Spreadsheet-RL: Advancing Large Language Model Agents on Realistic Spreadsheet Tasks via Reinforcement Learning
Spreadsheet-RL is a new framework designed to transform Large Language Models (LLMs) into specialized agents capable of performing complex, multi-step tasks in Microsoft Excel. While existing AI agents often rely on simple prompting to perform basic spreadsheet operations, they frequently struggle with the intricate, real-world workflows required in professional settings. This research introduces an end-to-end reinforcement learning (RL) approach that trains agents to interact with a real spreadsheet environment, significantly improving their ability to handle professional data tasks.

Building a Specialized Spreadsheet Environment

The core of this framework is the "Spreadsheet Gym," a multi-turn environment that allows an AI agent to interact directly with Microsoft Excel through a Python sandbox. Unlike previous methods that might use simplified or simulated spreadsheet interfaces, this environment supports advanced Excel features like dynamic array formulas. To guide the agent, the researchers developed a "spreadsheet-native" harness. This toolset provides the agent with specific, structured commands—such as inspecting ranges, filling formulas, or clearing cells—rather than forcing it to rely on generic code. This structure helps the agent follow a logical workflow: inspect the data, plan the edit, execute the change, and verify the result.

Automated Data Collection

Training an effective RL agent requires a large volume of high-quality examples, which are traditionally difficult and expensive to gather. To solve this, the researchers created an automated "Spreadsheet Data Agent." This system scrapes real-world spreadsheet problems and solutions from online forums, then uses powerful coding models to generate the correct "oracle" final spreadsheets. This process creates a scalable pipeline of initial-to-final spreadsheet pairs, allowing the model to learn from realistic, complex scenarios rather than just simple, synthetic exercises.

Reinforcement Learning for Better Accuracy

Spreadsheet-RL uses an on-policy reinforcement learning method called GRPO to train the models. Instead of just predicting the next word, the agent is rewarded based on the actual outcome of its actions—specifically, whether the final spreadsheet it produces matches the correct "oracle" version. By using this outcome-based reward system, the agent learns to refine its interaction strategy, becoming more efficient and accurate over time. The researchers applied this to the Qwen3 model series, observing significant performance gains on both general spreadsheet benchmarks and their newly curated "Domain-Spreadsheet" dataset, which covers professional fields like finance, supply chain management, and human resources.
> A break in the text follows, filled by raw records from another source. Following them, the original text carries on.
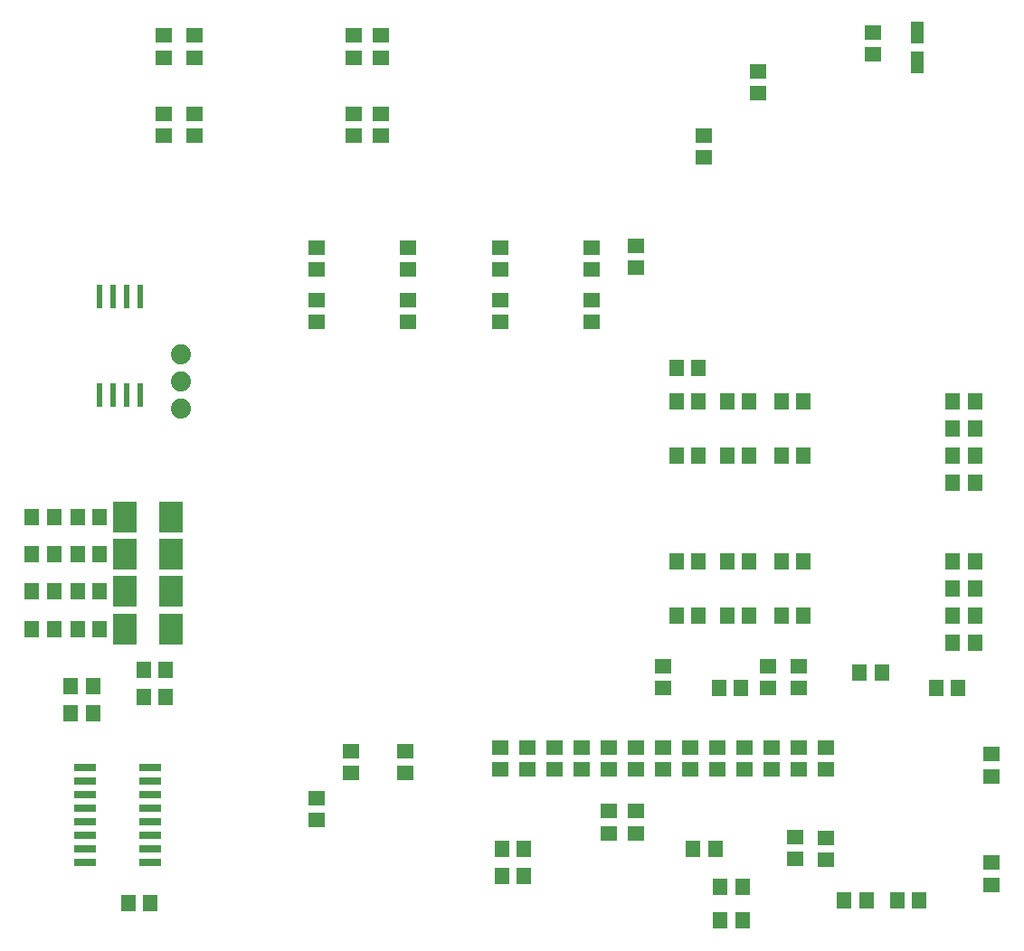
<source format=gtp>
G04 MADE WITH FRITZING*
G04 WWW.FRITZING.ORG*
G04 DOUBLE SIDED*
G04 HOLES PLATED*
G04 CONTOUR ON CENTER OF CONTOUR VECTOR*
%ASAXBY*%
%FSLAX23Y23*%
%MOIN*%
%OFA0B0*%
%SFA1.0B1.0*%
%ADD10C,0.074000*%
%ADD11R,0.090086X0.113708*%
%ADD12R,0.023622X0.086614*%
%ADD13R,0.055118X0.059055*%
%ADD14R,0.047244X0.078740*%
%ADD15R,0.080000X0.026000*%
%ADD16R,0.059055X0.055118*%
%ADD17R,0.001000X0.001000*%
%LNPASTEMASK1*%
G90*
G70*
G54D10*
X607Y2464D03*
X607Y2364D03*
X607Y2264D03*
G54D11*
X569Y1452D03*
X400Y1452D03*
X569Y1589D03*
X400Y1589D03*
X569Y1727D03*
X400Y1727D03*
X569Y1864D03*
X400Y1864D03*
G54D12*
X407Y2677D03*
X407Y2314D03*
X457Y2677D03*
X357Y2677D03*
X307Y2677D03*
X457Y2314D03*
X357Y2314D03*
X307Y2314D03*
G54D13*
X57Y1452D03*
X138Y1452D03*
X57Y1589D03*
X138Y1589D03*
X57Y1727D03*
X138Y1727D03*
X57Y1864D03*
X138Y1864D03*
X2619Y1502D03*
X2700Y1502D03*
X2619Y1702D03*
X2700Y1702D03*
X2619Y2089D03*
X2700Y2089D03*
X2619Y2289D03*
X2700Y2289D03*
X307Y1452D03*
X226Y1452D03*
X307Y1589D03*
X226Y1589D03*
X307Y1727D03*
X226Y1727D03*
X307Y1864D03*
X226Y1864D03*
X2432Y1502D03*
X2513Y1502D03*
X2432Y1702D03*
X2513Y1702D03*
X2432Y2089D03*
X2513Y2089D03*
X2432Y2289D03*
X2513Y2289D03*
G54D14*
X3319Y3539D03*
X3319Y3649D03*
G54D15*
X252Y939D03*
X252Y889D03*
X252Y839D03*
X252Y789D03*
X252Y739D03*
X252Y689D03*
X252Y639D03*
X252Y589D03*
X494Y589D03*
X494Y639D03*
X494Y689D03*
X494Y739D03*
X494Y789D03*
X494Y839D03*
X494Y889D03*
X494Y939D03*
G54D13*
X414Y439D03*
X494Y439D03*
X550Y1202D03*
X469Y1202D03*
G54D16*
X2532Y3189D03*
X2532Y3270D03*
X3157Y3652D03*
X3157Y3571D03*
X2732Y3507D03*
X2732Y3427D03*
G54D13*
X469Y1302D03*
X550Y1302D03*
X201Y1239D03*
X282Y1239D03*
G54D16*
X1344Y3271D03*
X1344Y3352D03*
X1244Y3558D03*
X1244Y3639D03*
X1344Y3558D03*
X1344Y3639D03*
X1244Y3271D03*
X1244Y3352D03*
X657Y3558D03*
X657Y3639D03*
X544Y3558D03*
X544Y3639D03*
X657Y3271D03*
X657Y3352D03*
X544Y3271D03*
X544Y3352D03*
G54D13*
X3532Y2289D03*
X3451Y2289D03*
X3532Y1989D03*
X3451Y1989D03*
X3532Y2089D03*
X3451Y2089D03*
X3532Y2189D03*
X3451Y2189D03*
X2432Y2414D03*
X2513Y2414D03*
X3532Y1402D03*
X3451Y1402D03*
X3532Y1502D03*
X3451Y1502D03*
X3532Y1602D03*
X3451Y1602D03*
X3532Y1702D03*
X3451Y1702D03*
G54D16*
X1107Y2583D03*
X1107Y2664D03*
X1444Y2583D03*
X1444Y2664D03*
X1782Y2583D03*
X1782Y2664D03*
X2119Y2583D03*
X2119Y2664D03*
X1107Y2857D03*
X1107Y2777D03*
X1444Y2857D03*
X1444Y2777D03*
X1782Y2857D03*
X1782Y2777D03*
X2119Y2857D03*
X2119Y2777D03*
G54D13*
X2819Y2089D03*
X2900Y2089D03*
X2900Y2289D03*
X2819Y2289D03*
X1789Y539D03*
X1869Y539D03*
G54D16*
X2282Y698D03*
X2282Y779D03*
G54D13*
X201Y1139D03*
X282Y1139D03*
X3188Y1289D03*
X3107Y1289D03*
G54D16*
X2769Y1314D03*
X2769Y1233D03*
X2082Y933D03*
X2082Y1014D03*
X1232Y921D03*
X1232Y1002D03*
X1107Y746D03*
X1107Y827D03*
X2282Y2783D03*
X2282Y2864D03*
X1982Y933D03*
X1982Y1014D03*
G54D13*
X1869Y639D03*
X1789Y639D03*
G54D16*
X1782Y1014D03*
X1782Y933D03*
G54D13*
X3469Y1235D03*
X3389Y1235D03*
G54D16*
X2382Y1233D03*
X2382Y1314D03*
X3594Y908D03*
X3594Y989D03*
G54D13*
X3245Y452D03*
X3326Y452D03*
X3132Y452D03*
X3051Y452D03*
G54D16*
X3594Y508D03*
X3594Y589D03*
X2982Y682D03*
X2982Y602D03*
G54D13*
X2594Y502D03*
X2675Y502D03*
X2494Y639D03*
X2575Y639D03*
G54D16*
X2982Y933D03*
X2982Y1014D03*
G54D13*
X2594Y377D03*
X2675Y377D03*
G54D16*
X2869Y603D03*
X2869Y683D03*
X2182Y698D03*
X2182Y779D03*
X1882Y933D03*
X1882Y1014D03*
X2182Y933D03*
X2182Y1014D03*
X1432Y921D03*
X1432Y1002D03*
X2882Y933D03*
X2882Y1014D03*
X2682Y933D03*
X2682Y1014D03*
X2582Y933D03*
X2582Y1014D03*
X2782Y933D03*
X2782Y1014D03*
X2482Y933D03*
X2482Y1014D03*
X2282Y933D03*
X2282Y1014D03*
X2382Y933D03*
X2382Y1014D03*
G54D13*
X2819Y1502D03*
X2900Y1502D03*
X2900Y1702D03*
X2819Y1702D03*
X2669Y1235D03*
X2589Y1235D03*
G54D16*
X2882Y1233D03*
X2882Y1314D03*
G54D17*
D02*
G04 End of PasteMask1*
M02*
</source>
Real-World Impact and Availability

The results demonstrate that RL post-training is a highly effective way to improve an AI’s ability to handle data interfaces. By moving beyond simple prompt engineering, the Spreadsheet-RL framework enables models to perform more reliable, multi-step data manipulation. To support further research, the team is releasing their training data, the Spreadsheet Gym environment, the training pipeline, and the resulting models. This provides an open-source foundation for developers and researchers to build more capable AI agents for everyday professional data work.